No one answered. They all shook their heads and shrugged.
"I know what room you mean, Salazar," Helena realized. "The one with the broken window." She sat up, and waved with her candlestick again. "Come with us, Hermione—we'll show you!"
And they darted off, like the spirits they were, through the frames, down the corridor. I caught my breath, then took off after them.
We raced down corridors and up stairs, until we came to that very familiar passage—the one that passed near the Room of Requirement. I turned a few more corners, the portraits flitting all around me.
"There," Salazar said, and I slowed.
Ahead of me, in a large, carpeted room lined with suits of armor, stood a great stained-glass window of a knight on a white horse. Moonlight poured through it. A hole gaped in the lower center of it, the glass jagged as teeth. The carpet was littered with colorful shards—and it was also stained with dried blood—the blood of a heavy form that had clearly been dragged over the threshold and out into the hall.
It was a horrible picture—horrible, but quiet. And though my stomach turned at the sight of it, my heart rose.
Yes, there was blood.
But no body.
And for tonight, that would suffice.
The evening wind blew through the broken opening, and toyed with my hair.
"When are you going to tell them?"
I turned to see Gryffindor stride into a full-length frame that had clearly been abandoned by a knight, his cloak flowing. He watched me, waiting.
"Tell who?" I asked.
"Potter and Weasley," he clarified. I blushed again.
"Tell them what?"
"You know what."
I shrugged, and glanced down at my feet.
"He wonders why you haven't, you know," he said. "Dumbledore."

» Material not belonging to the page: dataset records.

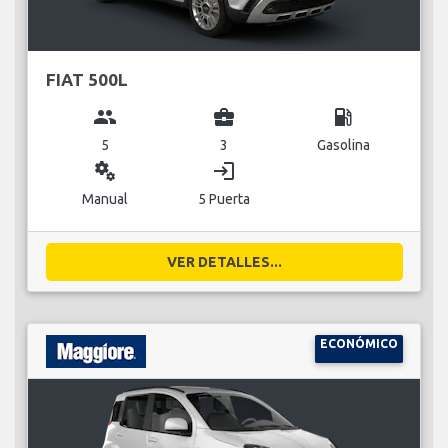
FIAT 500L
group
business_center
local_gas_station
5
3
Gasolina
miscellaneous_services
login
Manual
5 Puerta
VER DETALLES...
ECONÓMICO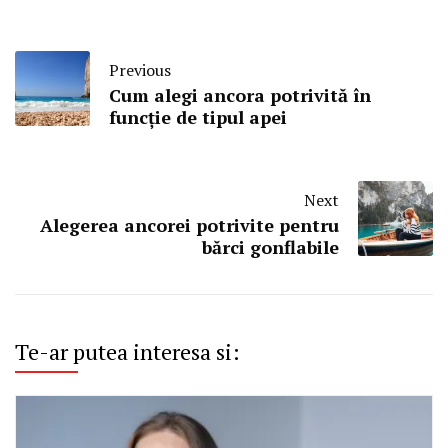
Previous
Cum alegi ancora potrivită în
funcție de tipul apei
Next
Alegerea ancorei potrivite pentru
bărci gonflabile
Te-ar putea interesa si: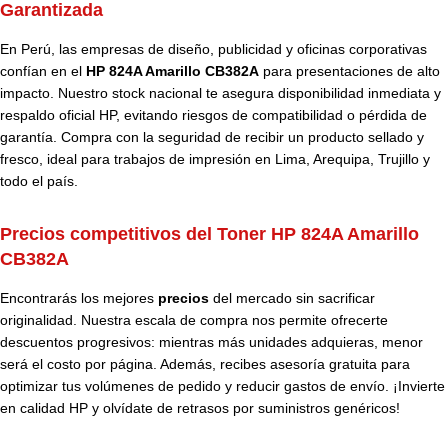
Garantizada
En Perú, las empresas de diseño, publicidad y oficinas corporativas
confían en el
HP 824A Amarillo CB382A
para presentaciones de alto
impacto. Nuestro stock nacional te asegura disponibilidad inmediata y
respaldo oficial HP, evitando riesgos de compatibilidad o pérdida de
garantía. Compra con la seguridad de recibir un producto sellado y
fresco, ideal para trabajos de impresión en Lima, Arequipa, Trujillo y
todo el país.
Precios competitivos del Toner HP 824A Amarillo
CB382A
Encontrarás los mejores
precios
del mercado sin sacrificar
originalidad. Nuestra escala de compra nos permite ofrecerte
descuentos progresivos: mientras más unidades adquieras, menor
será el costo por página. Además, recibes asesoría gratuita para
optimizar tus volúmenes de pedido y reducir gastos de envío. ¡Invierte
en calidad HP y olvídate de retrasos por suministros genéricos!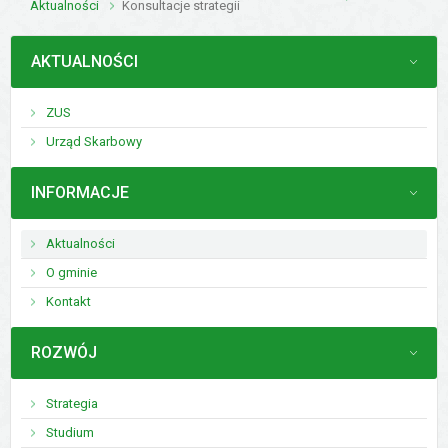
Aktualności
Konsultacje strategii
MENU
AKTUALNOŚCI
ZUS
Urząd Skarbowy
MENU
INFORMACJE
Aktualności
O gminie
Kontakt
MENU
ROZWÓJ
Strategia
Studium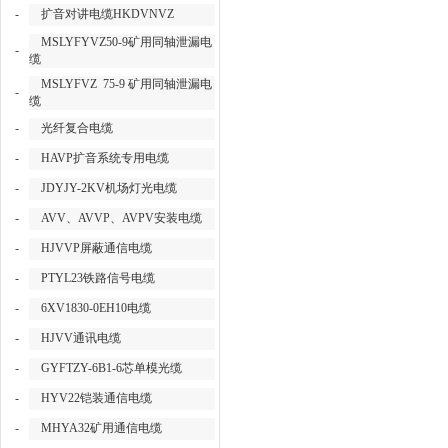
-
扩音对讲电缆HKDVNVZ
MSLYFYVZ50-9矿用同轴泄漏电
-
缆
MSLYFVZ 75-9 矿用同轴泄漏电
-
缆
-
光纤复合电缆
-
HAVP扩音系统专用电缆
-
JDYJY-2KV机场灯光电缆
-
AVV、AVVP、AVPV安装电缆
-
HJVVP屏蔽通信电缆
-
PTYL23铁路信号电缆
-
6XV1830-0EH10电缆
-
HJVV通讯电缆
-
GYFTZY-6B1-6芯单模光缆
-
HYV22铠装通信电缆
-
MHYA32矿用通信电缆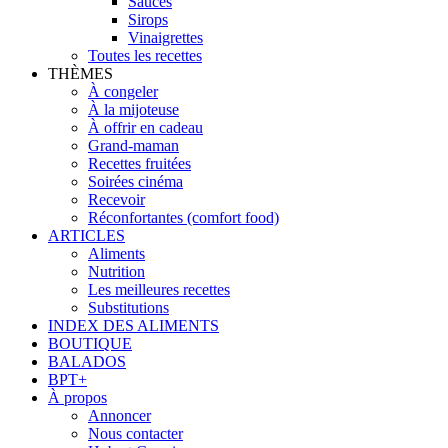
Sauces
Sirops
Vinaigrettes
Toutes les recettes
THÈMES
À congeler
À la mijoteuse
À offrir en cadeau
Grand-maman
Recettes fruitées
Soirées cinéma
Recevoir
Réconfortantes (comfort food)
ARTICLES
Aliments
Nutrition
Les meilleures recettes
Substitutions
INDEX DES ALIMENTS
BOUTIQUE
BALADOS
BPT+
À propos
Annoncer
Nous contacter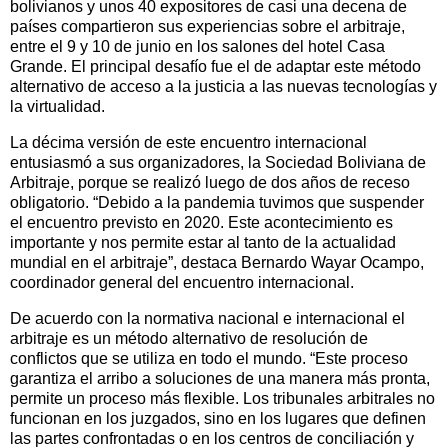
bolivianos y unos 40 expositores de casi una decena de
países compartieron sus experiencias sobre el arbitraje,
entre el 9 y 10 de junio en los salones del hotel Casa
Grande. El principal desafío fue el de adaptar este método
alternativo de acceso a la justicia a las nuevas tecnologías y
la virtualidad.
La décima versión de este encuentro internacional
entusiasmó a sus organizadores, la Sociedad Boliviana de
Arbitraje, porque se realizó luego de dos años de receso
obligatorio. “Debido a la pandemia tuvimos que suspender
el encuentro previsto en 2020. Este acontecimiento es
importante y nos permite estar al tanto de la actualidad
mundial en el arbitraje”, destaca Bernardo Wayar Ocampo,
coordinador general del encuentro internacional.
De acuerdo con la normativa nacional e internacional el
arbitraje es un método alternativo de resolución de
conflictos que se utiliza en todo el mundo. “Este proceso
garantiza el arribo a soluciones de una manera más pronta,
permite un proceso más flexible. Los tribunales arbitrales no
funcionan en los juzgados, sino en los lugares que definen
las partes confrontadas o en los centros de conciliación y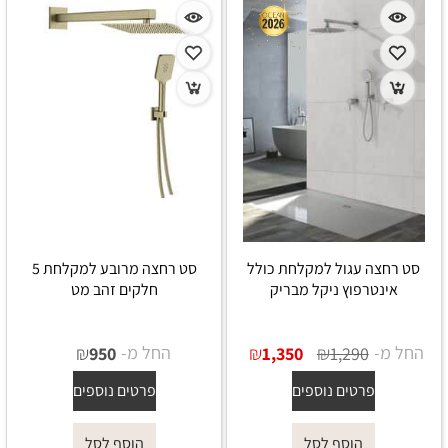
סט רחצה עגול למקלחת כולל
סט רחצה מרובע למקלחת 5
אינטרפוץ ניקל מבריק
חלקים זהב מט
החל מ-
₪
₪
החל מ-
₪
950
1,350
1,290
פרטים נוספים
פרטים נוספים
הוסף לסל
הוסף לסל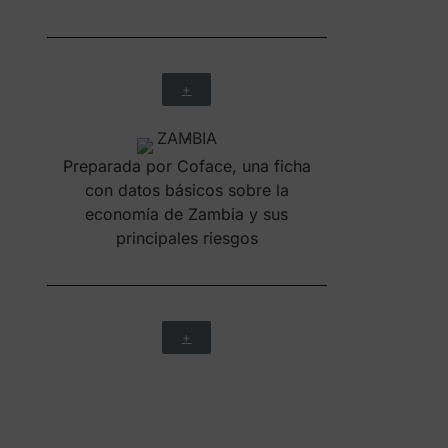
+
Preparada por Coface, una ficha
con datos básicos sobre la
economía de Zambia y sus
principales riesgos
+
Ficha preparada por Allianz Trade,
con datos básicos sobre la
economía de Zambia con especial
atención a elementos de riesgo que
debes de tener en cuenta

My head came up. I frowned at him. He just looked at me.
He nodded, then shrugged.
"Voldemort is dead, the world is safe," he raised his eyebrows. "And everyone is in an uncharacteristically-forgiving mood." He folded his arms. "You ought to take advantage of that. Besides," he canted his head. "Potter and Weasley might be able to help you figure out where he's gone."
My mouth closed tight. My insides trembled. But when the head of your house—and the one whose courage you claim—looks at you like that…
"Fine," I whispered. "I suppose you're right."
"Good lass," Gryffindor winked at me. "We'll be right behind you."
Gritting my teeth, I turned around and started to the door.
And suddenly, I felt I was alone.
I shook my head, and kept going.
I chose to believe Gryffindor when he said they were all behind me—just silent now—as I made my way to the common room to tell my friends the truth about the day I had gone missing for an hour.